### ACTIVITY:
Your answer must be the lines from the start of the records through the line with "the total |", exactly as written, without the pictures.

----- PROVIDED RECORDS

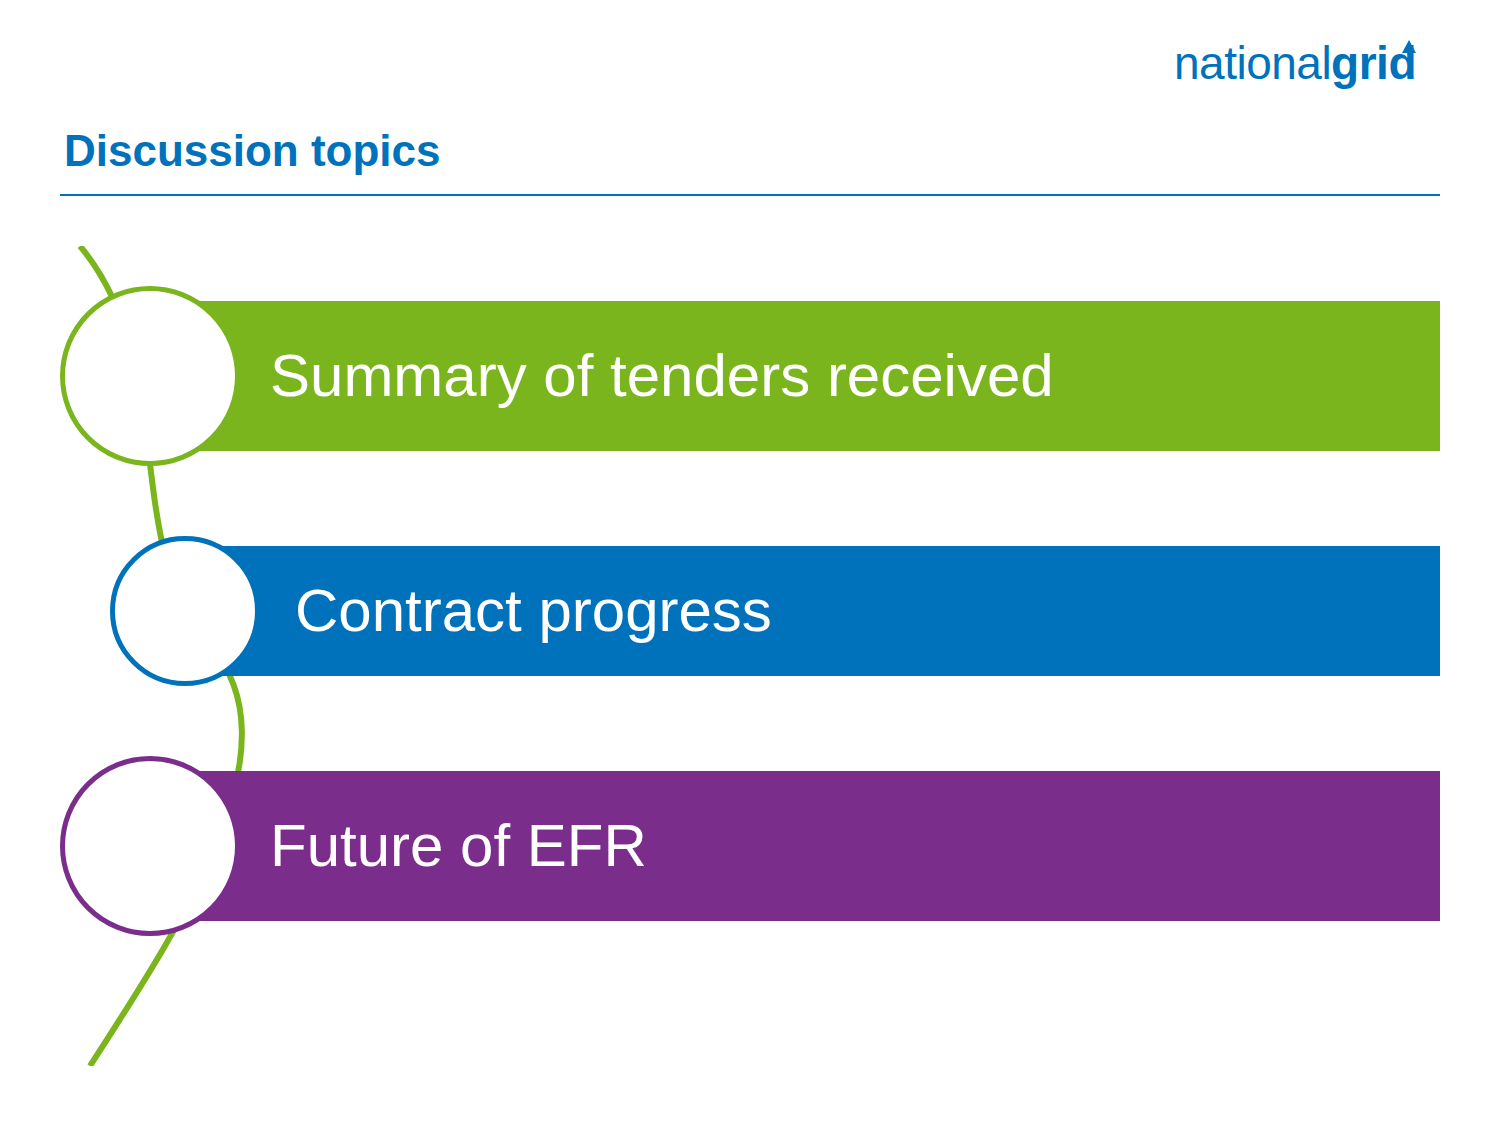nationalgrid
Discussion topics
Summary of tenders received
Contract progress
Future of EFR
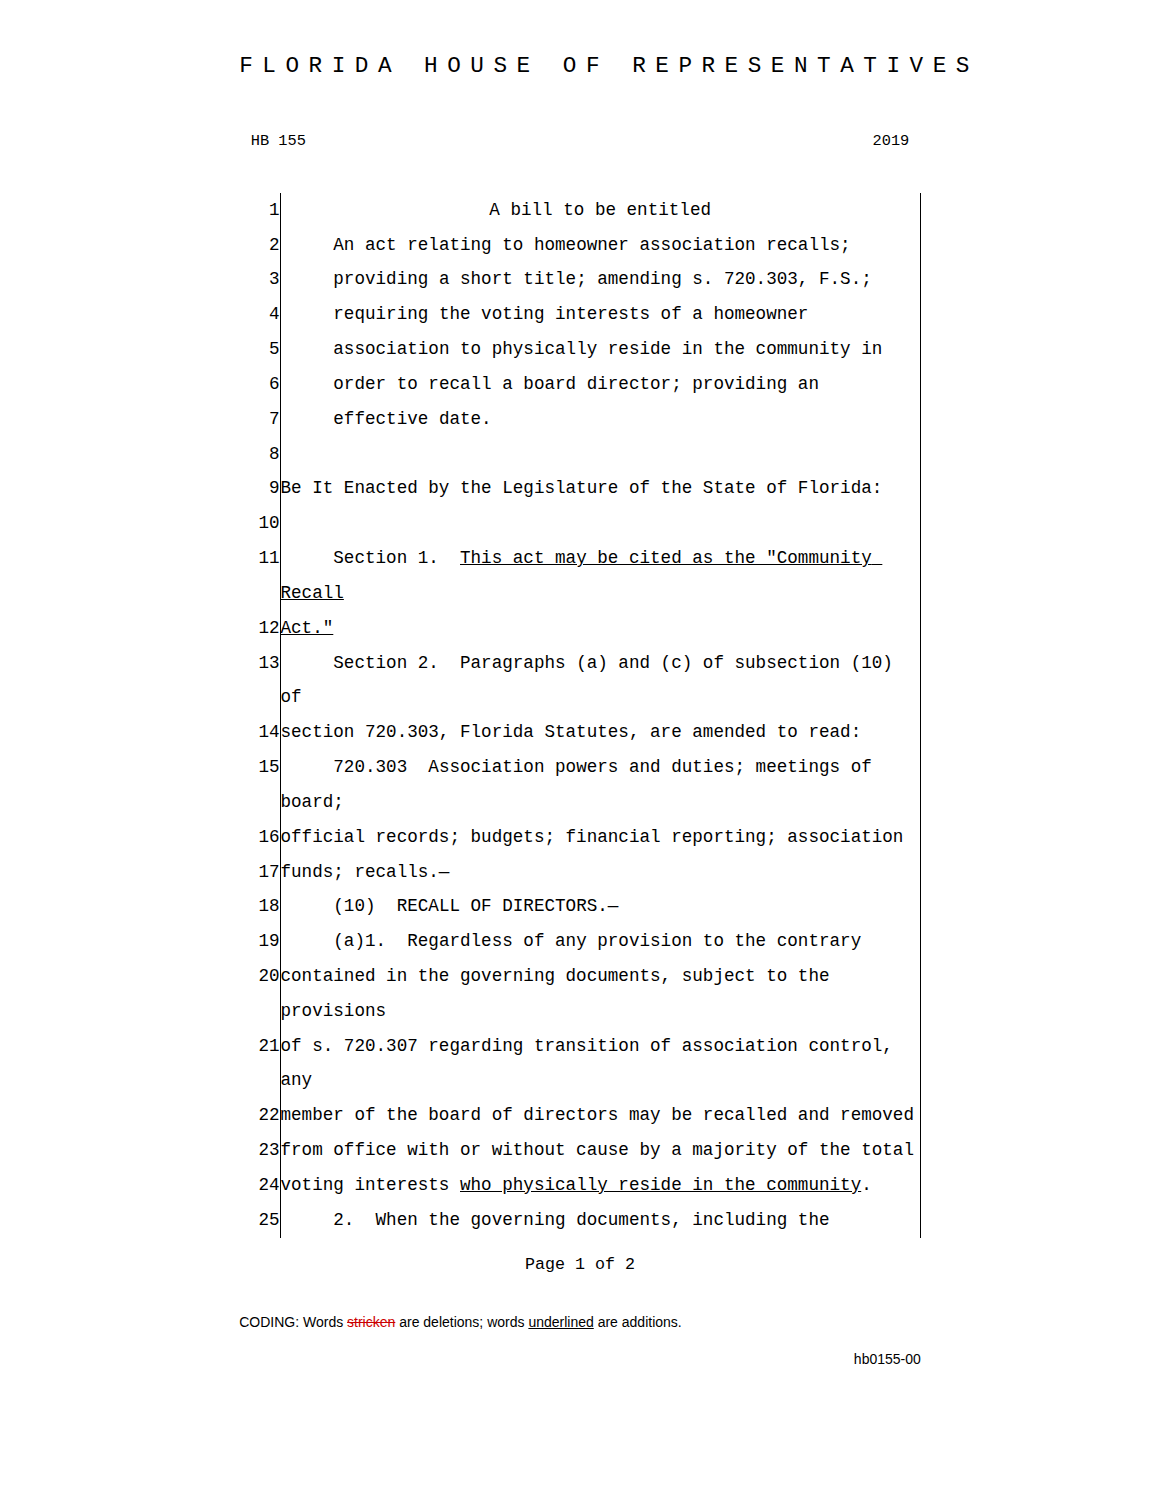FLORIDA HOUSE OF REPRESENTATIVES
HB 155 2019
| 1 | A bill to be entitled |
| 2 | An act relating to homeowner association recalls; |
| 3 | providing a short title; amending s. 720.303, F.S.; |
| 4 | requiring the voting interests of a homeowner |
| 5 | association to physically reside in the community in |
| 6 | order to recall a board director; providing an |
| 7 | effective date. |
| 8 | |
| 9 | Be It Enacted by the Legislature of the State of Florida: |
| 10 | |
| 11 | Section 1. This act may be cited as the "Community Recall |
| 12 | Act." |
| 13 | Section 2. Paragraphs (a) and (c) of subsection (10) of |
| 14 | section 720.303, Florida Statutes, are amended to read: |
| 15 | 720.303 Association powers and duties; meetings of board; |
| 16 | official records; budgets; financial reporting; association |
| 17 | funds; recalls.— |
| 18 | (10) RECALL OF DIRECTORS.— |
| 19 | (a)1. Regardless of any provision to the contrary |
| 20 | contained in the governing documents, subject to the provisions |
| 21 | of s. 720.307 regarding transition of association control, any |
| 22 | member of the board of directors may be recalled and removed |
| 23 | from office with or without cause by a majority of the total |
| 24 | voting interests who physically reside in the community . |
| 25 | 2. When the governing documents, including the |
Page 1 of 2
CODING: Words stricken are deletions; words underlined are additions.
hb0155-00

----------

### RESULT BELOW:
nationalgrid
Discussion topics
Summary of tenders received
Contract progress
Future of EFR
FLORIDA HOUSE OF REPRESENTATIVES
HB 155 2019
| 1 | A bill to be entitled |
| 2 | An act relating to homeowner association recalls; |
| 3 | providing a short title; amending s. 720.303, F.S.; |
| 4 | requiring the voting interests of a homeowner |
| 5 | association to physically reside in the community in |
| 6 | order to recall a board director; providing an |
| 7 | effective date. |
| 8 | |
| 9 | Be It Enacted by the Legislature of the State of Florida: |
| 10 | |
| 11 | Section 1. This act may be cited as the "Community Recall |
| 12 | Act." |
| 13 | Section 2. Paragraphs (a) and (c) of subsection (10) of |
| 14 | section 720.303, Florida Statutes, are amended to read: |
| 15 | 720.303 Association powers and duties; meetings of board; |
| 16 | official records; budgets; financial reporting; association |
| 17 | funds; recalls.— |
| 18 | (10) RECALL OF DIRECTORS.— |
| 19 | (a)1. Regardless of any provision to the contrary |
| 20 | contained in the governing documents, subject to the provisions |
| 21 | of s. 720.307 regarding transition of association control, any |
| 22 | member of the board of directors may be recalled and removed |
| 23 | from office with or without cause by a majority of the total |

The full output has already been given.